Activity
Repeat the lines verbatim, from the line with "more pictures" to the line with "Foster City Real Estate Trends", both of those lines included.

Task inputs
+++

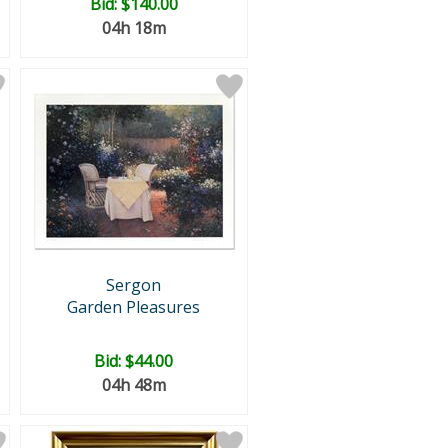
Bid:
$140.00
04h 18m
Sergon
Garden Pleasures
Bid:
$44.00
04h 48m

+++

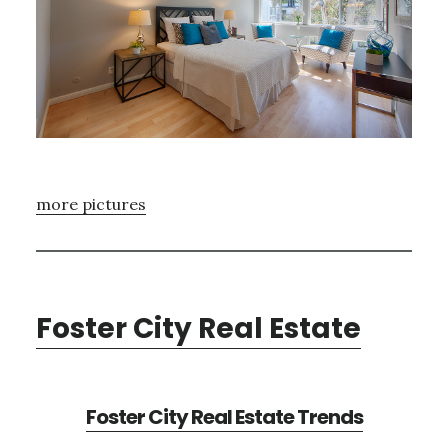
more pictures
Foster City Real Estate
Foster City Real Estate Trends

+++

Reply
more pictures
Foster City Real Estate
Foster City Real Estate Trends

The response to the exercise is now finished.